In classic "we paid for it, we should use it twice" form, those crazy cars reappear in Hollywood Boulevard, the Joe Dante co-directed spoof that also borrows footage from The Terror, costumes from Godzilla, and narrative details from the experience of every aspiring starlet to hit L.A. Rounding out the Classics Collection, it's a good example of the pros and cons of Corman's philosophy: While its lead actress is lousy and the plot lags in places, Hollywood is littered with really clever moments. It's obvious that the filmmakers were smart people out for a lark, a spirit best exemplified by Paul Bartel, who plays a low-budget director whose actresses keep dying on him. Dante and Sayles went on to score a mainstream genre hit with 1981's The Howling (MGM), which wasn't a Corman production, but pays homage by casting him in a tiny cameo. Well-liked by many horror buffs, the goofy movie is redeemed by its snarky view of California lifestyle trends.
In between werewolves and piranhas, Sayles wrote and directed his first personal film in 1980. Return of the Secaucus 7 (MGM) takes the shoestring production tactics of the Corman school and applies them to non-genre content, depicting the nearly uneventful reunion of a bunch of counterculture college buddies. The Big Chill would tread the same ground a few years later, and serves as a good illustration of the differences between commercial and personal films. Secaucus 7 triggers emotional responses without the easy button-pushing of a Motown soundtrack, refuses to beautify its characters unnecessarily, and lets real life, not strained contrivances, provide its drama.
Secaucus 7 was the first job for Sayles stalwart David Strathairn, who inexplicably has remained on the fringes of the acting world ever since. A fine actor who, to hear my ladyfriends tell it, has his share of sex appeal, it's hard to understand why he hasn't had real leading-man roles outside of Sayles' movies. Karen Moncrieff's recent Blue Car (Miramax) is an exception. In fact, it's a big exception: Strathain's character here, a school teacher who mentors an aspiring poet, is more complex and surprising than most of the men the actor has played; while the film is certainly more focused on the girl, played nicely by Agnes Bruckner, it gives Strathairn a real chance to stretch out.

— THE DATA —

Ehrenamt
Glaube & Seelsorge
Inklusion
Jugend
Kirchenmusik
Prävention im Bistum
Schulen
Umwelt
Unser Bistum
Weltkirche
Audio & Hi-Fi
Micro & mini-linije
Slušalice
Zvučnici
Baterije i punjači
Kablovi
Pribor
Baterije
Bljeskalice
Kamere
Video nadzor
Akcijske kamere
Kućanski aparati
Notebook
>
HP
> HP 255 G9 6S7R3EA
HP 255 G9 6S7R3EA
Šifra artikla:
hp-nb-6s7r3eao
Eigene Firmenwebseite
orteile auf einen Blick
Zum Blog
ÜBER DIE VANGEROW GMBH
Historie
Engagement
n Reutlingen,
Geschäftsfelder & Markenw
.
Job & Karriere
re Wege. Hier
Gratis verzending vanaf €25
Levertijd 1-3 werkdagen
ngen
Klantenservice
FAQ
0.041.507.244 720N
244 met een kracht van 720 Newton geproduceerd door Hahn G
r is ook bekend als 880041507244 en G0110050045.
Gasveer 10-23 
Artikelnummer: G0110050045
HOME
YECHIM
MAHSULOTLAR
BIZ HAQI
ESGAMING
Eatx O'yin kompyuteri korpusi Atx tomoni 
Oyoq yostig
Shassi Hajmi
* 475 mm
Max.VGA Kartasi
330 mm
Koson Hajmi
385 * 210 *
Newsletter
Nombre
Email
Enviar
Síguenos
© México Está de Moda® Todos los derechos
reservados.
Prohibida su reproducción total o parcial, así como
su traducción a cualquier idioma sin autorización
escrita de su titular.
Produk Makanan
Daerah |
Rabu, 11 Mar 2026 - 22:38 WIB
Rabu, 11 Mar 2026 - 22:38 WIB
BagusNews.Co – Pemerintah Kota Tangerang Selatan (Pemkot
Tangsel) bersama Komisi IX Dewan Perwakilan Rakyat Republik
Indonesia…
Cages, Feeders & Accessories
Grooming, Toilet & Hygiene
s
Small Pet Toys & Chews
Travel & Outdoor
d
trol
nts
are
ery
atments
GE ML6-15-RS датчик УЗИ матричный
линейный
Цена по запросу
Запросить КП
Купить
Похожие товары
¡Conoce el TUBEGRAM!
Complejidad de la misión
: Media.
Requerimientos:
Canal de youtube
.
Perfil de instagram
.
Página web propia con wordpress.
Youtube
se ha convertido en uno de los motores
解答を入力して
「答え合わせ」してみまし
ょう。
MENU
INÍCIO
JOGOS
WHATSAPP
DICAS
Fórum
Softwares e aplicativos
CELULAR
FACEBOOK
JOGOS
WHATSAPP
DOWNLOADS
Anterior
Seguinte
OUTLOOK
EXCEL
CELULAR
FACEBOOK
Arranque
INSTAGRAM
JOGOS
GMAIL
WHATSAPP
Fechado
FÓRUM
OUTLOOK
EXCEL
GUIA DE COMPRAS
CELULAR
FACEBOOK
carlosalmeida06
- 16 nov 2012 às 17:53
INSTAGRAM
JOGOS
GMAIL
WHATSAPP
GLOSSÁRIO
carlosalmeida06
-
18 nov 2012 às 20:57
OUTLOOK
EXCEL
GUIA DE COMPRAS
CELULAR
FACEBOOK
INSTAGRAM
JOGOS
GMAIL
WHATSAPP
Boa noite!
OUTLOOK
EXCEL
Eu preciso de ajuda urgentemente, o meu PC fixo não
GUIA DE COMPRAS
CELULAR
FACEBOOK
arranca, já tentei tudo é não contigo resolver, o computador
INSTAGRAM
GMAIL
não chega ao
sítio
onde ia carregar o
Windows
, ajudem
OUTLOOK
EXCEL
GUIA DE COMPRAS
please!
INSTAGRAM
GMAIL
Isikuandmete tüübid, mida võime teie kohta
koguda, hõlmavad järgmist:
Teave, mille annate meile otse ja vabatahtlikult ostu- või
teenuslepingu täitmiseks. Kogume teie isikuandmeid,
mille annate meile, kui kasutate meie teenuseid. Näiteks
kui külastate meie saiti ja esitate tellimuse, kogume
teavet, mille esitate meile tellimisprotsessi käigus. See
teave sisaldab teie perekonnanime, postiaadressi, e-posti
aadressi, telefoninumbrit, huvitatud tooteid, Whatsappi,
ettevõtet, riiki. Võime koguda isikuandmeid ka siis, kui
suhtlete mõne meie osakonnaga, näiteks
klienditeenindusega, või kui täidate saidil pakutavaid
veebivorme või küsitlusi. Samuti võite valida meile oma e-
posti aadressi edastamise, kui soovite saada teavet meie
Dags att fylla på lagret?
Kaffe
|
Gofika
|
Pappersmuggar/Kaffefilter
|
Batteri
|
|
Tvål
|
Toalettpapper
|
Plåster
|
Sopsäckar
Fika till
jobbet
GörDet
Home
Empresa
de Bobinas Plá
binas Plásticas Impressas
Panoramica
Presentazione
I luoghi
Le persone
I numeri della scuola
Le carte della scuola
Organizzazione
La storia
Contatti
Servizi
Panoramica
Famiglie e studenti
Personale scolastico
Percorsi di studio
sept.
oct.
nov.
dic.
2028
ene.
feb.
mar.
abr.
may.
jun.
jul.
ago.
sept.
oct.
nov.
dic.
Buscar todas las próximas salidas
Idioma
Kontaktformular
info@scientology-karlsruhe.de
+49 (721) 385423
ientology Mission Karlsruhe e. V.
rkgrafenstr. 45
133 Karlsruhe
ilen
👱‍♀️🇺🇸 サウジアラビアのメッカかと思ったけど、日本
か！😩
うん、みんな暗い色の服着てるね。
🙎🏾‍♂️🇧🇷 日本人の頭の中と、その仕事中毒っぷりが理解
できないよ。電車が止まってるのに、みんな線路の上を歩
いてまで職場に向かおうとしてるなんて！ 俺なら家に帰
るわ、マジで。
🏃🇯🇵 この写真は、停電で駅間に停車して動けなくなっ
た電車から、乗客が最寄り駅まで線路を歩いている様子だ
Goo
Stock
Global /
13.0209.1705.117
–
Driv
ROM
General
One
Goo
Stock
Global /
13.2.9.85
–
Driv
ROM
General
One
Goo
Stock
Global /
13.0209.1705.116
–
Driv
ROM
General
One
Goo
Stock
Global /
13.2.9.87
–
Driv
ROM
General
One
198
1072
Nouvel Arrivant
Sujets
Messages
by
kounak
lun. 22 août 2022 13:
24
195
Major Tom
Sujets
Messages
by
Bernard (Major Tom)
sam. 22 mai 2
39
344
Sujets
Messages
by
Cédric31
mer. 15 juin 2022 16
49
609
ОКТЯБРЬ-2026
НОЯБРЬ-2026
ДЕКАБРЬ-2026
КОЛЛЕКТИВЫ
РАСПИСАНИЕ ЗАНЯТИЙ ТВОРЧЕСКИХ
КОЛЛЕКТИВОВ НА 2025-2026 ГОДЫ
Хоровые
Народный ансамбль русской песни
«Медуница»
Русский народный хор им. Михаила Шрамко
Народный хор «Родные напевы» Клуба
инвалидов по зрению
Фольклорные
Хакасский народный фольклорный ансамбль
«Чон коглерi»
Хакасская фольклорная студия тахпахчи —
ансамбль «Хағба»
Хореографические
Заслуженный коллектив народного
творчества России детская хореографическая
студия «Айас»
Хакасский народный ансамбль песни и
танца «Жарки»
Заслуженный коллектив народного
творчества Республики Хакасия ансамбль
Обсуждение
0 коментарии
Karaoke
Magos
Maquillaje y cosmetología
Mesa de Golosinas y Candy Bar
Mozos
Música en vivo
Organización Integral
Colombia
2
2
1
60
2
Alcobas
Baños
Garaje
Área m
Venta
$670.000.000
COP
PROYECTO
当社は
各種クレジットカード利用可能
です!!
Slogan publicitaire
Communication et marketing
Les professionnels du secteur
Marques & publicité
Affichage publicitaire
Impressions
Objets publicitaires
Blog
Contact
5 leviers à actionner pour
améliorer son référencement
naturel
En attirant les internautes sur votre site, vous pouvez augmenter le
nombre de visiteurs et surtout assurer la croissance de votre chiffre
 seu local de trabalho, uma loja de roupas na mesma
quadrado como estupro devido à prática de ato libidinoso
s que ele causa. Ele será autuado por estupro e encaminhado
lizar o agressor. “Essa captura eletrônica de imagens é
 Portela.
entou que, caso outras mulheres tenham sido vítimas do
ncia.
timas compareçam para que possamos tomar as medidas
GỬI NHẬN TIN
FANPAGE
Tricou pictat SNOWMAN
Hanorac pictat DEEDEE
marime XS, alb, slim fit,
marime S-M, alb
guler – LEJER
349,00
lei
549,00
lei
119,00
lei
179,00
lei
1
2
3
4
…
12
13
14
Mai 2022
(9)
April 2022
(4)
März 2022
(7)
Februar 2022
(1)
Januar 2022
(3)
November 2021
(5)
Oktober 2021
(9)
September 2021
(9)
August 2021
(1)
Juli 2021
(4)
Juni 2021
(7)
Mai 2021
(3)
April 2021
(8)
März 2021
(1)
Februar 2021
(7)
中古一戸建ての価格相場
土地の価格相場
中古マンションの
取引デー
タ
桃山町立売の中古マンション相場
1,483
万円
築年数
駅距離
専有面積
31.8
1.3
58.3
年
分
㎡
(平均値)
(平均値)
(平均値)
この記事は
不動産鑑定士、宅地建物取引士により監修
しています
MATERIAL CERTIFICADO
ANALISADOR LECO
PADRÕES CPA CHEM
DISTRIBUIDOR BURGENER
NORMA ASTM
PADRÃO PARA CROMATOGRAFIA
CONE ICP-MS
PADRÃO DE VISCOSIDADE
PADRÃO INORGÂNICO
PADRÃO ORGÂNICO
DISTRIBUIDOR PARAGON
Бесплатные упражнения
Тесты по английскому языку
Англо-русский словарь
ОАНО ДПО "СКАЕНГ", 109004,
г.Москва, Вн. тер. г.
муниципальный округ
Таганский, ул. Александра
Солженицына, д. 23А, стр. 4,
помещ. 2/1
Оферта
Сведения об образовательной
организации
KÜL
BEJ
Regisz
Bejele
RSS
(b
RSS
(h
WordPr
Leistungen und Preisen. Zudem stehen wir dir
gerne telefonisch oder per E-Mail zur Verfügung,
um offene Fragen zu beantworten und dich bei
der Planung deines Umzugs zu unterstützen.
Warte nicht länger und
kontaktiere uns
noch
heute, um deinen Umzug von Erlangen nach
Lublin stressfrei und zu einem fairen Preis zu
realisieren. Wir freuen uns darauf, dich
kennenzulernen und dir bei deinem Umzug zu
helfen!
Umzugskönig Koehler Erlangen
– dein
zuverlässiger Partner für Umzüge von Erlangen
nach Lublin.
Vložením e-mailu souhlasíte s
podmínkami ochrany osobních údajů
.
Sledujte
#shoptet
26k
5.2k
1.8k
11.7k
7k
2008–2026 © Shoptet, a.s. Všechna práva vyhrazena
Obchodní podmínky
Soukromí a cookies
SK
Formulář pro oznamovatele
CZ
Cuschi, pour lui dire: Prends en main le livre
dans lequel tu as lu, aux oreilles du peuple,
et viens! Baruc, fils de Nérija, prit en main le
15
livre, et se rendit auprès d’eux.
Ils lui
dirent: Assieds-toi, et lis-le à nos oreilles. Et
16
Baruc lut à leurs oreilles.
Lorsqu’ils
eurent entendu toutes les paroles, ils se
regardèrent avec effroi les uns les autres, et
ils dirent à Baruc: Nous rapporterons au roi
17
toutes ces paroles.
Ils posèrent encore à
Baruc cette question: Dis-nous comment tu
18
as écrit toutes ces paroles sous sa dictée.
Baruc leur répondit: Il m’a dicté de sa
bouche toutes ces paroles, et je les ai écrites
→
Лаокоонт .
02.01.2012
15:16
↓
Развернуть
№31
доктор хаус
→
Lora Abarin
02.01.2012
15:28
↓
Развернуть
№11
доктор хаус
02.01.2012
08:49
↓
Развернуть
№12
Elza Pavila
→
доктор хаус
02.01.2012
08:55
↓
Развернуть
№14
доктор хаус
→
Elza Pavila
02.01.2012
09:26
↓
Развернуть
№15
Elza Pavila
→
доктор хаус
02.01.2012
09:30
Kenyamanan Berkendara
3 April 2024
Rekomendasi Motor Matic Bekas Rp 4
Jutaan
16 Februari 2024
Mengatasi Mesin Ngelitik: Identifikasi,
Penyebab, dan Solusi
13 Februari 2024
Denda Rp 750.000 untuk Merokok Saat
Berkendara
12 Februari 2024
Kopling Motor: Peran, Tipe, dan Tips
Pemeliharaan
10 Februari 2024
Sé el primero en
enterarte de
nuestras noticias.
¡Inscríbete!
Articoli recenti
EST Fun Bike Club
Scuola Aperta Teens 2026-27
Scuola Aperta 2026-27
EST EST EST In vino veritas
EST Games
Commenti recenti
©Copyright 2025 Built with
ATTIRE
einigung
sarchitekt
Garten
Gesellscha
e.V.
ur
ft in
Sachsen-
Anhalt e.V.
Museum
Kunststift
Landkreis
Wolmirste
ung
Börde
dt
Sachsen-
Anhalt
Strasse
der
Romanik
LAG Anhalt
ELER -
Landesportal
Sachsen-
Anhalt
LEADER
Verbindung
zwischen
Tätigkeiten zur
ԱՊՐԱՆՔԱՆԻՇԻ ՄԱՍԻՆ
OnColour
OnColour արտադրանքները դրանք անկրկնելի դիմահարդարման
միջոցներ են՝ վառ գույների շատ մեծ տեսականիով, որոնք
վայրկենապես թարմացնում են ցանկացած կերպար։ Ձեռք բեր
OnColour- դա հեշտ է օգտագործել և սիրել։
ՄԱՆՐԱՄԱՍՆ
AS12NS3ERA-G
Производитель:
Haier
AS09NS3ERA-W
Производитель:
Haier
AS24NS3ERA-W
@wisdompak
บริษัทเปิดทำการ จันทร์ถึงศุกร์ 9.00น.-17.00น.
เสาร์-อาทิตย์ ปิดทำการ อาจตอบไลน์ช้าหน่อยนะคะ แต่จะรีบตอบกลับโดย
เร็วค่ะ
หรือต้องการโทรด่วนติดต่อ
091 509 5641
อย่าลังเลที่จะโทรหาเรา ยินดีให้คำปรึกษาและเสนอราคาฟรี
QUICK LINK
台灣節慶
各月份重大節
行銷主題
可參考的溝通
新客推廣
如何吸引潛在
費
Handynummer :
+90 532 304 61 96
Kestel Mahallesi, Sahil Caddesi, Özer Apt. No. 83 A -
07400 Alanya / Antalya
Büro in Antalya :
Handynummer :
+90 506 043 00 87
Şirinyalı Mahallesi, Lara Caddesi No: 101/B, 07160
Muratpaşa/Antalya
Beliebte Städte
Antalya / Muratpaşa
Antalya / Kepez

— ASSIGNED TASK A —
Copy the listing word for word, starting at its first line and ending at the line that contains "Eigene Firmenwebseite".
— ASSIGNED TASK B —
Continue the film commentary from the point where it stops.

— RESULT A —
Ehrenamt
Glaube & Seelsorge
Inklusion
Jugend
Kirchenmusik
Prävention im Bistum
Schulen
Umwelt
Unser Bistum
Weltkirche
Audio & Hi-Fi
Micro & mini-linije
Slušalice
Zvučnici
Baterije i punjači
Kablovi
Pribor
Baterije
Bljeskalice
Kamere
Video nadzor
Akcijske kamere
Kućanski aparati
Notebook
>
HP
> HP 255 G9 6S7R3EA
HP 255 G9 6S7R3EA
Šifra artikla:
hp-nb-6s7r3eao
Eigene Firmenwebseite

— RESULT B —
Reading the quick description on the back of The Day of the Dolphin (Home Vision Entertainment), you could be forgiven for thinking it's a plot right up Corman's alley: "Day of the Dolphin stars George C. Scott as a scientist who trains dolphins to speak, only to find them enmeshed in a government assassination plot." Wow! That might conjure images of sinister undersea councils of scheming bottlenoses, but the movie itself is considerably less far-fetched. By Mike Nichols and Buck Henry, the team behind The Graduate, it's actually quite an engaging little thriller, less sci-fi silliness than shadow-conspiracy intrigue - one-half mystery and one-half marvel of nature.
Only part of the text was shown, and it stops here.